* **YOUR GOAL**: Leave out the pictures and copy every record exactly.

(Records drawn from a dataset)
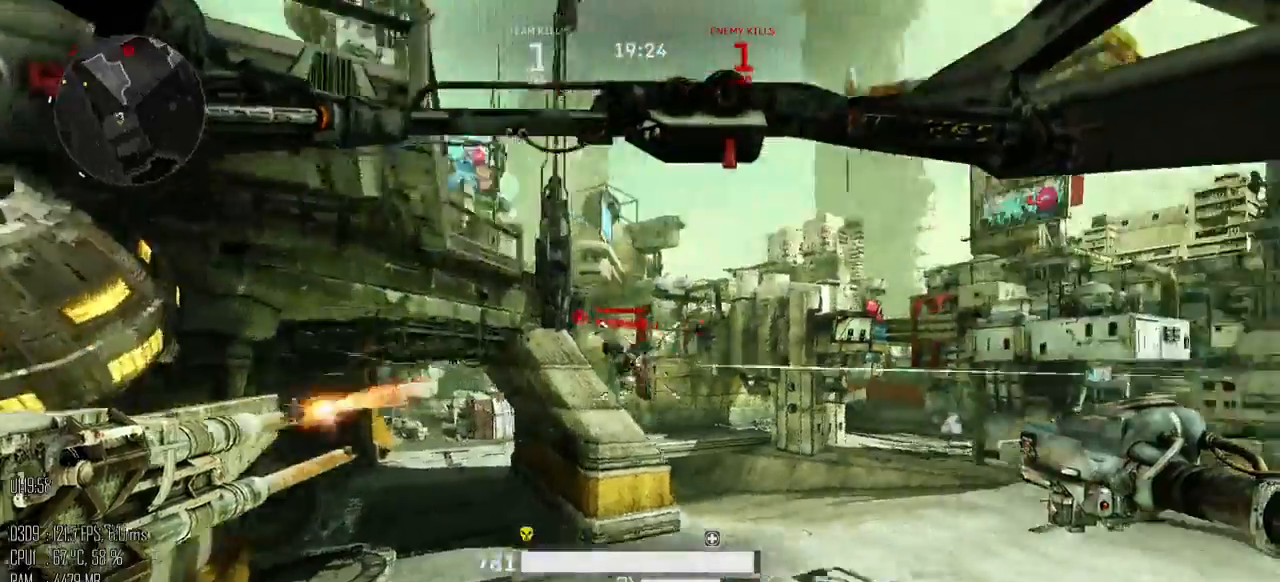
{"keys": ["a"], "mouse": ["left"], "events": [[433, "s", "up"], [433, "space", "up"]]}
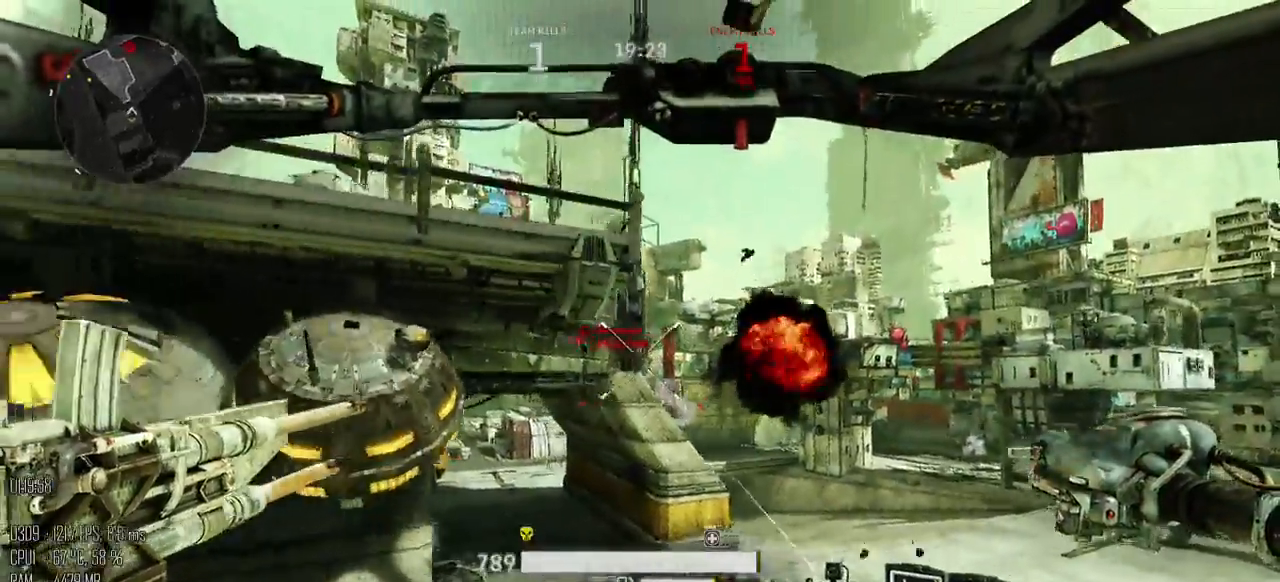
{"keys": ["a"], "mouse": [], "events": [[183, "mouse_left", "up"]]}
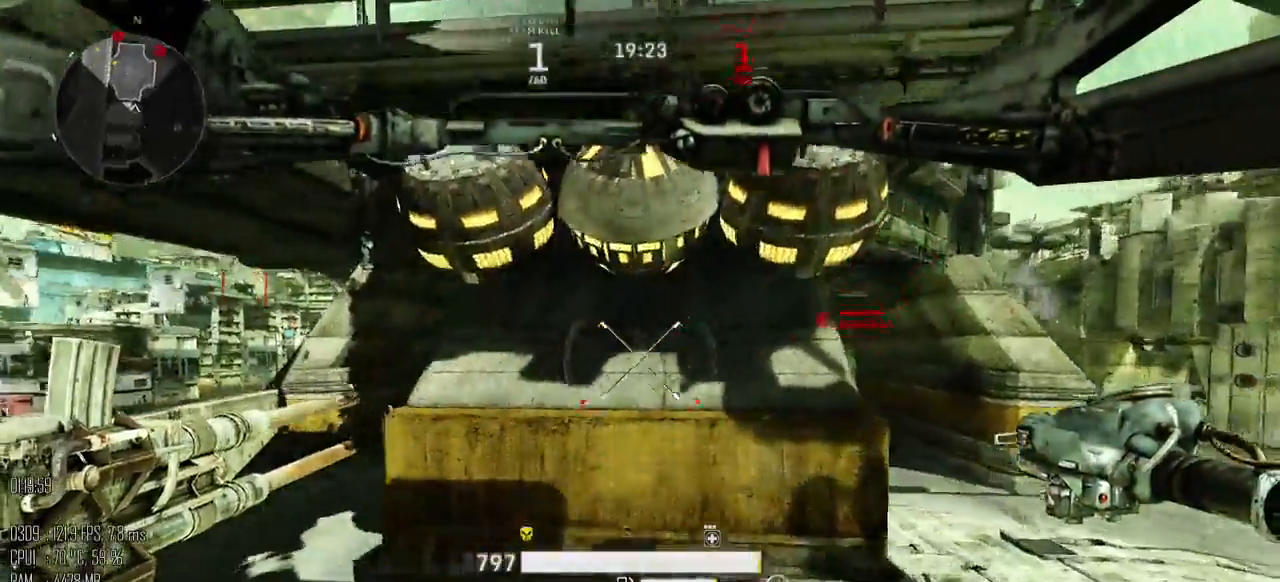
{"keys": ["a", "w"], "mouse": [], "events": [[267, "w", "down"]]}
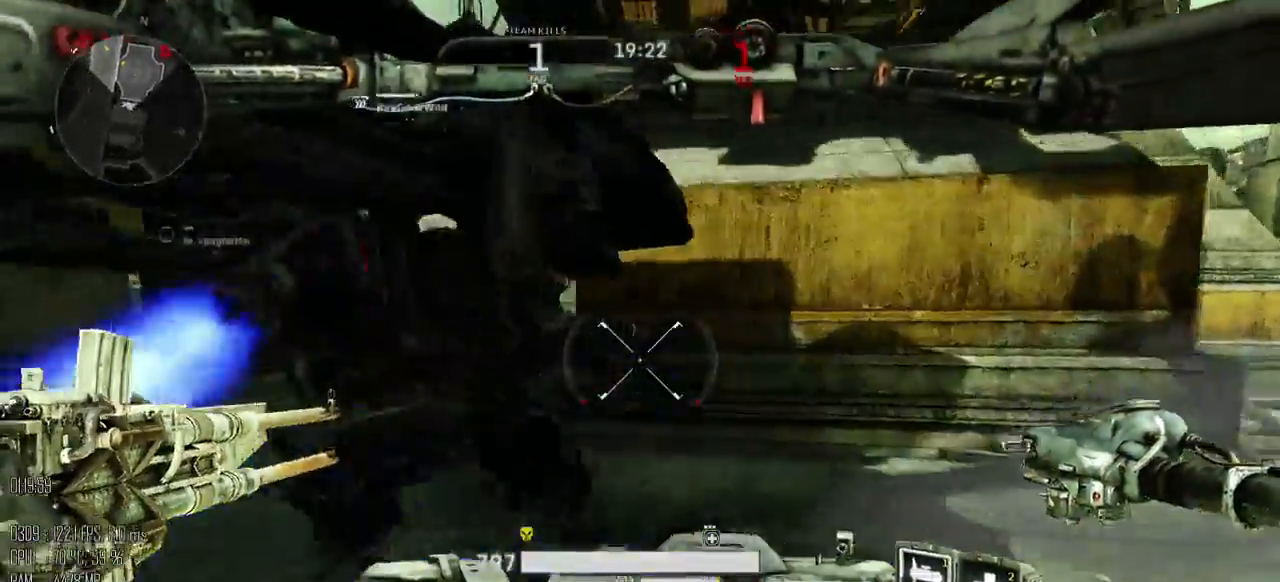
{"keys": ["d"], "mouse": [], "events": [[50, "a", "up"], [50, "d", "down"], [317, "w", "up"]]}
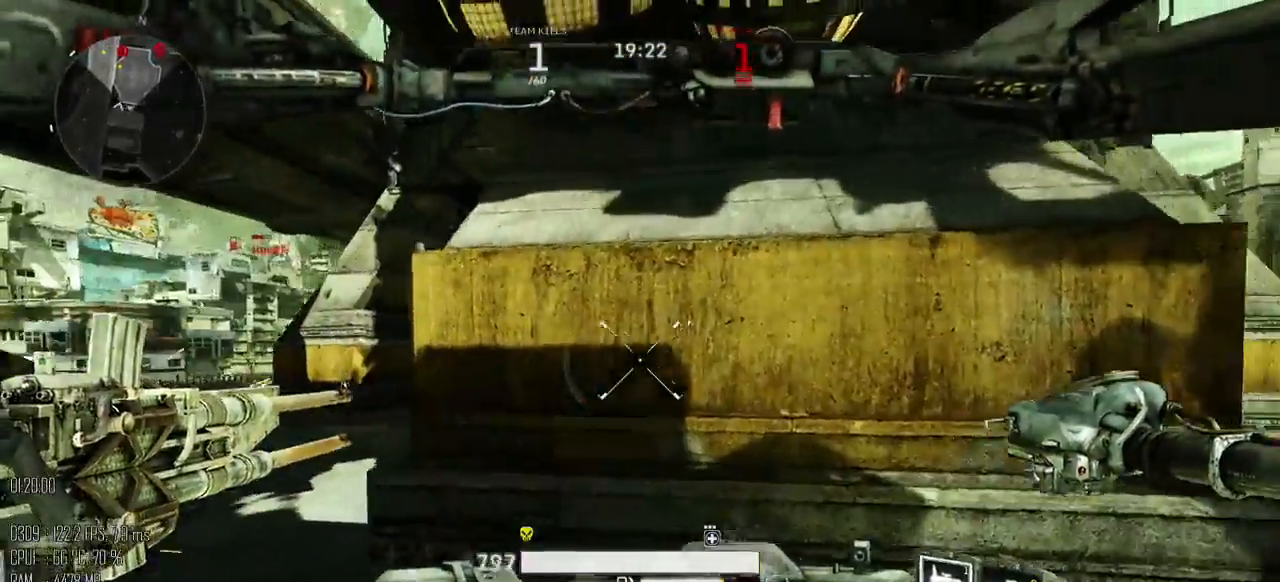
{"keys": ["d"], "mouse": [], "events": [[17, "s", "down"], [433, "s", "up"]]}
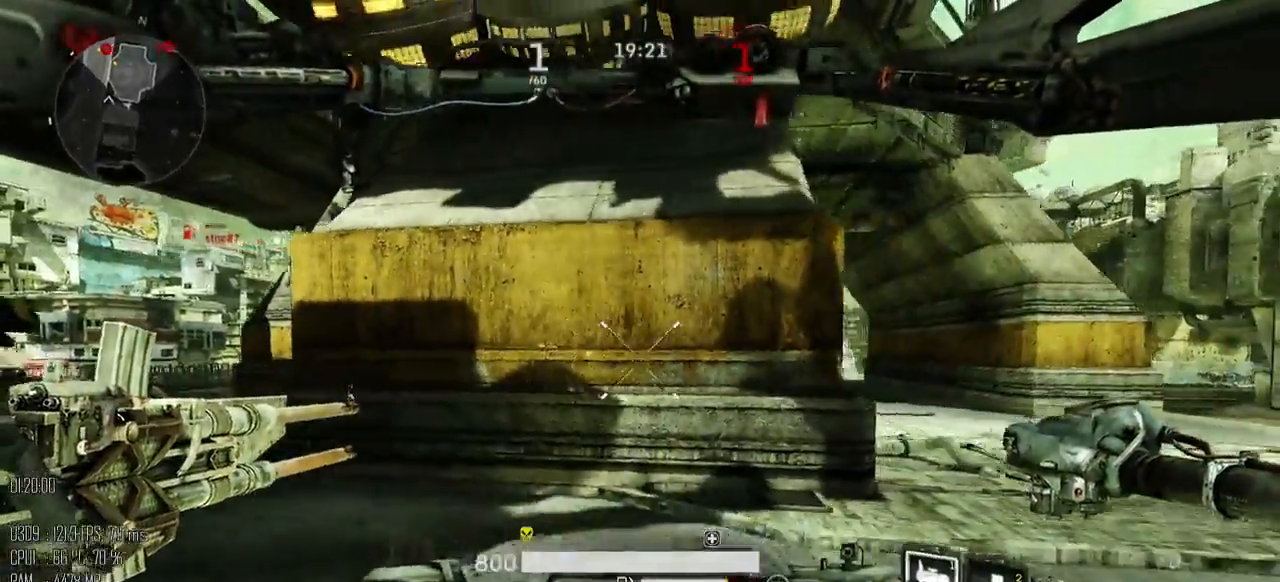
{"keys": ["a", "w"], "mouse": [], "events": [[150, "s", "down"], [217, "a", "down"], [283, "d", "up"], [350, "s", "up"], [500, "w", "down"]]}
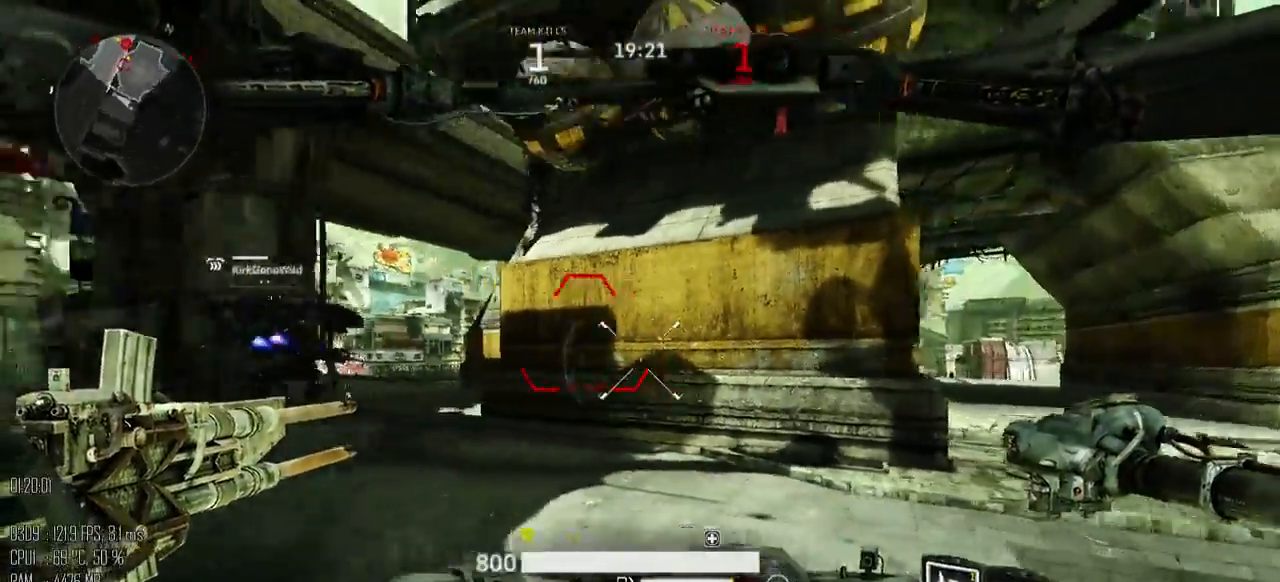
{"keys": ["w"], "mouse": [], "events": [[283, "a", "up"]]}
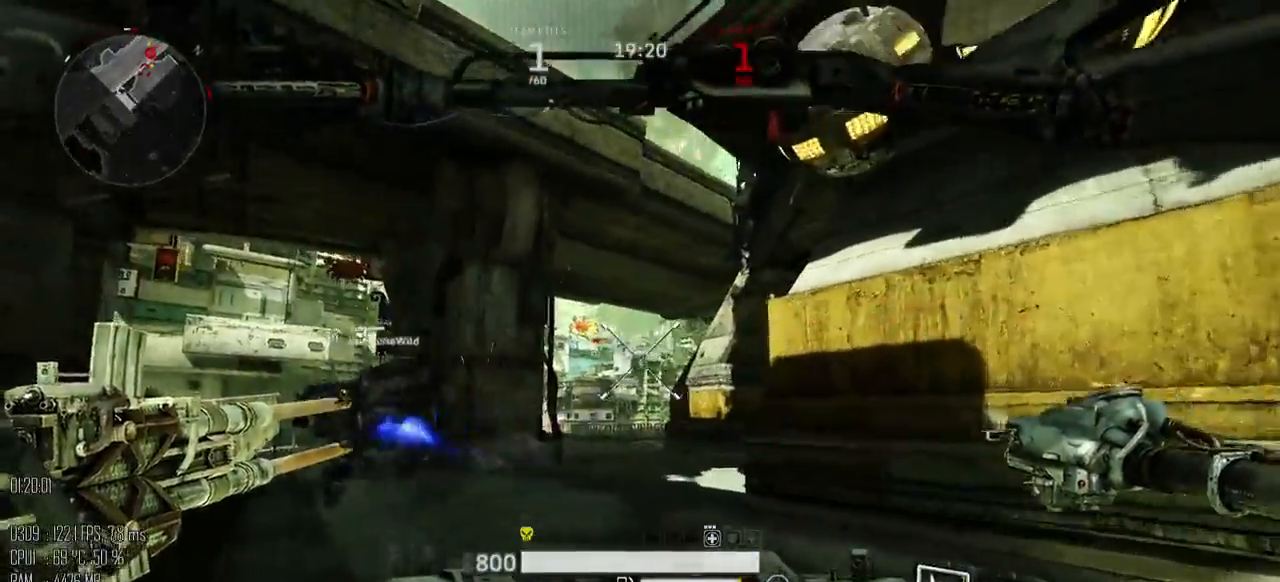
{"keys": ["d", "w"], "mouse": ["left"], "events": [[333, "d", "down"], [333, "mouse_left", "down"]]}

* **COMPLETED EXERCISE**:
{"keys": ["a"], "mouse": ["left"], "events": [[433, "s", "up"], [433, "space", "up"]]}
{"keys": ["a"], "mouse": [], "events": [[183, "mouse_left", "up"]]}
{"keys": ["a", "w"], "mouse": [], "events": [[267, "w", "down"]]}
{"keys": ["d"], "mouse": [], "events": [[50, "a", "up"], [50, "d", "down"], [317, "w", "up"]]}
{"keys": ["d"], "mouse": [], "events": [[17, "s", "down"], [433, "s", "up"]]}
{"keys": ["a", "w"], "mouse": [], "events": [[150, "s", "down"], [217, "a", "down"], [283, "d", "up"], [350, "s", "up"], [500, "w", "down"]]}
{"keys": ["w"], "mouse": [], "events": [[283, "a", "up"]]}
{"keys": ["d", "w"], "mouse": ["left"], "events": [[333, "d", "down"], [333, "mouse_left", "down"]]}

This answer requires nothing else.